This project is a simple scrapper and made with python.
To python side:
pip3 install -r requirenments.txt
To google sheet operations:
Meet the requirements in the Prerequisites
section: link
move json
file to root directory of this project as credentials.json
For create Google Spreadsheet:
python3 main.py
For create report and send mail:
- Open Google Sheet
- Select Tools > Script editor from within Google Sheets.
- Open apps_script and copy the function and paste it the editor.
Tech | What used for |
---|---|
Pandas | To read excel file and extract URL list. |
BeautifulSoup | To scrape required values from the urls. |
Google Sheets API | To create sheet from scraped values |
Google Apps Script | Sorting and Sending data with an Email |
I was know BeautifulSoup and Selenium modules, so to scrape what should i use i was know. I decide to use BeautifulSoup. What I would say as a challenge is to get the required values from the pages.
I was not know to create Google spreadsheet with API. This part of project was challange for me. Firstly i read Google document so fastly and i was unsuccessful to create sheet. Then i was calmdown myself and i read document slowly. I was succesfull to create sheet in my gmail account.

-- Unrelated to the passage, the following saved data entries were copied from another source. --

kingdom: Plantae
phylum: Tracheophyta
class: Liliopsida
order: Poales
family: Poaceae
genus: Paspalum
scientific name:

I wasn't know that thing Google Apps Script. This was challange for me again. I read the document and open Script editor from Sheet UI. I searched google app script sort sheet
in Google and what i find is sort
function. Sort function solved the first problem. Second problem is send mail with attachment. For this i searched google app script send email with attachment
in Google and what i find is to access the sheet file use Drive. I use DriveApp
to get sheet file. For send mail i use MailApp.
Use Google apps script and Google Sheet API.
Create, read Google Sheets with Google Sheet API.
Google Apps Script is a Google product for writing javascript-based scripts on google services.
1. If I’d have 10.000 urls that I should visit, then it takes hours to finish. What can we make to fasten this process?
Parallelism. For example, the file can be split into parts and each part can be run by a thread.
Crontab or Airflow.
I do not use Crontab. But Crontab can execute a script once a day.
Airflow creates flows. Flow is a combination of tasks. We can run this project in airflow by dividing it into tasks.
API provides communication between two systems. It uses HTTP requests. For example, when a user registers on the frontend, it sends this information on the backend. In this way, the user is registered in the database.